Just 17 percent of Wisconsinites graduating with computer science degrees are women, according to Microsoft TechSpark’s Schuler.

Moreover, only about 1,000 people in the state graduate with these certifications.

Wisconsin currently has around 7,000 open jobs requiring computer science degrees, she said.

According to Girls Who Code, the technology gender gap is widening.

In 1995, women constituted 37 percent of computer scientists, and currently that number is 24 percent.

If nothing changes, according to Girls Who Code, by 2027 only 22 percent of computer scientists will be women.

It’s numbers like these that drive the leaders of these programs crazy.

Kelly Pufall, fifth grade math and science teacher, started GEMS at Foxview Intermediate.

GEMS is a nationwide program that Pufall had been involved with in Minnesota for 10 years previously.

She’d seen a drop in the number of girls electing more advanced math and science classes when registering for high school, and she knew it was time for GEMS.

“When it started, I thought I’ll be lucky if I get 10 girls signed up, but lists of 50 and 60 registered,” Pufall said. “It’s a matter of capturing their interest, propelling them forward and keeping them involved.”

GEMS provides a safe place for girls to learn about technology, she said.

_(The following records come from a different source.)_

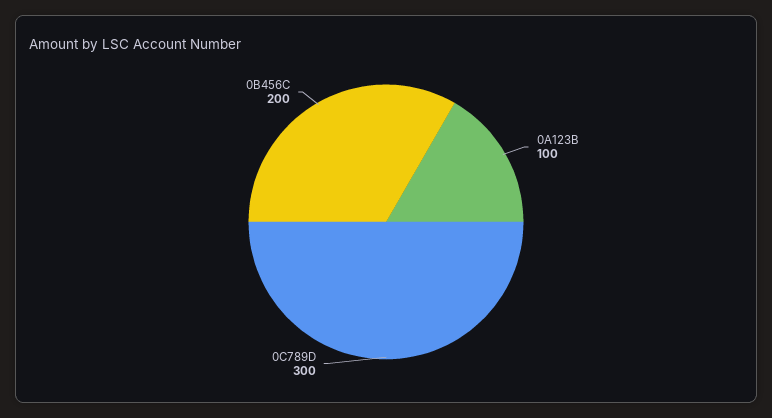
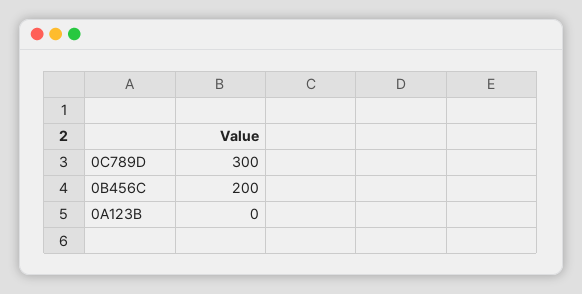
  {
-   "0A123B": 100,
+   "0A123B": 0,
    "0C789D": 300,
    "0B456C": 200
  }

“They get excited about it, and that builds their confidence,” Pufall said.

With 60 enrolled in GEMS, it’s separated into two groups of 30, each meeting once a month after school.

The school district recently paved the way for them to meet twice a month next year.

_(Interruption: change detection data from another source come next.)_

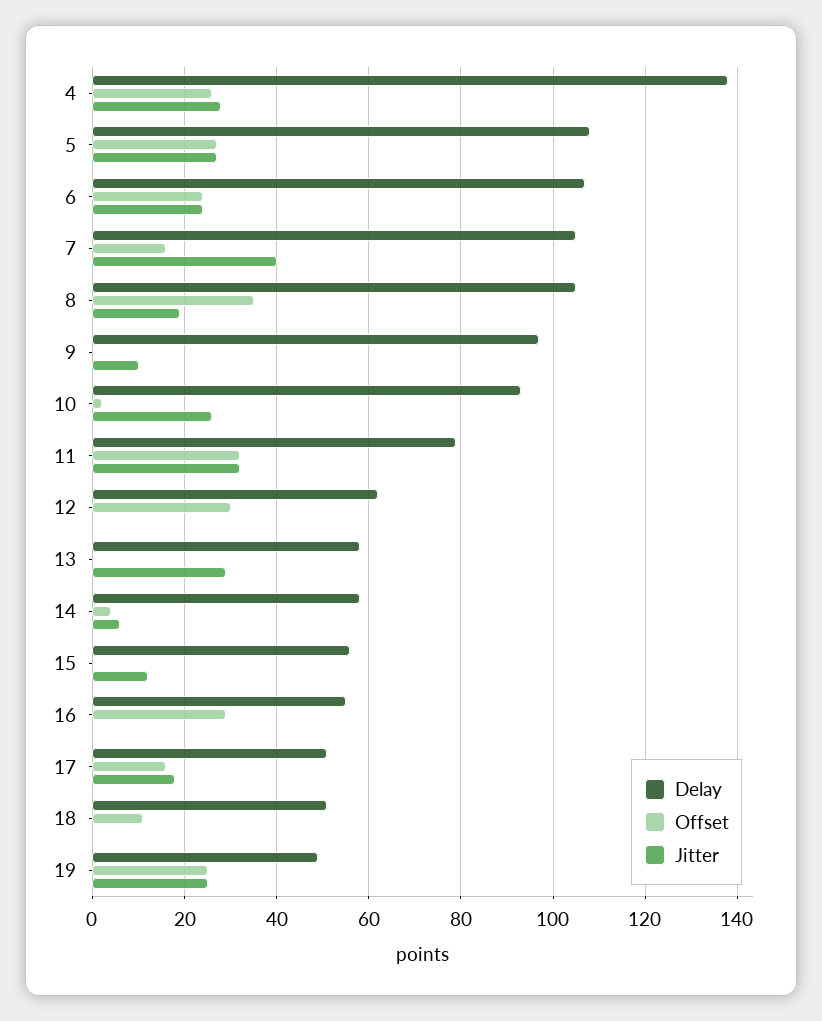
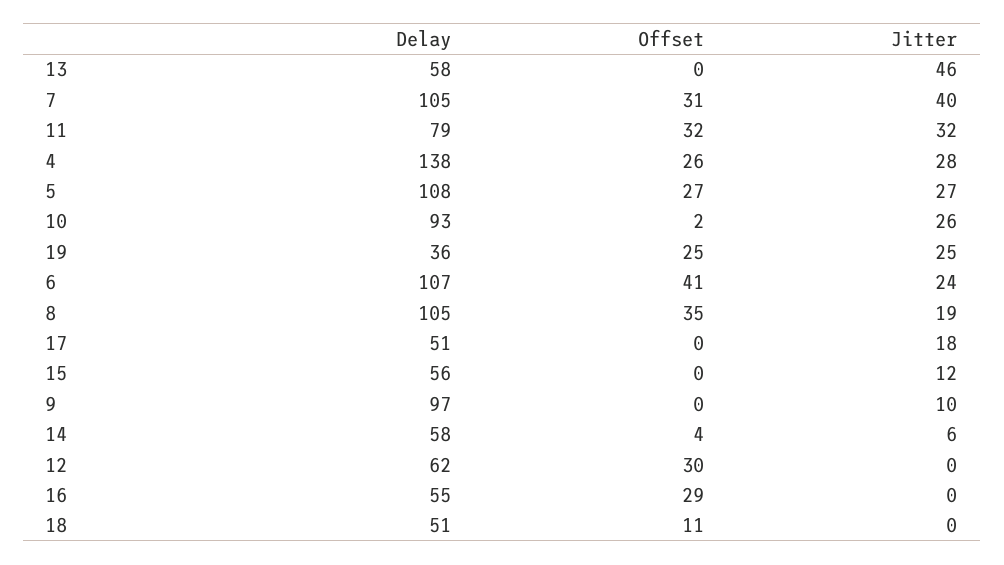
  {
    "Delay": {
      "4": 138,
      "5": 108,
      "6": 107,
      "7": 105,
      "8": 105,
      "9": 97,
      "10": 93,
      "11": 79,
      "12": 62,
      "13": 58,
      "14": 58,
      "15": 56,
      "16": 55,
      "17": 51,
      "18": 51,
-     "19": 50
+     "19": 36
    },
    "Offset": {
      "4": 26,
      "5": 27,
-     "6": 25,
+     "6": 41,
-     "7": 15,
+     "7": 31,
      "8": 35,
      "9": 0,
      "10": 2,
      "11": 32,
      "12": 30,
      "13": 0,
      "14": 4,
      "15": 0,
      "16": 29,
-     "17": 15,
+     "17": 0,
      "18": 11,
      "19": 25
    },
    "Jitter": {
      "4": 28,
      "5": 27,
      "6": 24,
      "7": 40,
      "8": 19,
      "9": 10,
      "10": 26,
      "11": 32,
      "12": 0,
-     "13": 30,
+     "13": 46,
      "14": 6,
      "15": 12,
      "16": 0,
      "17": 18,
      "18": 0,
      "19": 25
    }
  }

Many sessions incorporate some form of make-and-take project the girls (and boys) can take home.
“That way they’re continuing to process what they’ve learned as they tell those at home about what they’ve made,” Pufall said.

Eye on the future

The circuit boards light up in a rainbow of hues for several of the girls.

A miniature piano appears on one girl’s screen.

Somebody else’s computer is pinging out a tune of some sort. (Apparently, this was supposed to happen.)

“I want to be an oncologist,” said fifth-grader Emma DeGrave, when asked why she’s involved in this kind of program.

Abilene Wautlet, fifth-grader, seems inspired by a lot of things.

“There are many things I would like to explore, such as some kind of teaching, some kind of engineering, some kind of robotics,” she said. “And zoology. I might want to be a zoologist.”

“I just want to help people,” Chandler said.

And with the help of DigiGirlz, GEMS, Microsoft, Women in Technology Wisconsin, and Foxview Intermediate School, it looks like these wunderkinds are on their way to becoming whatever and whoever they want to become.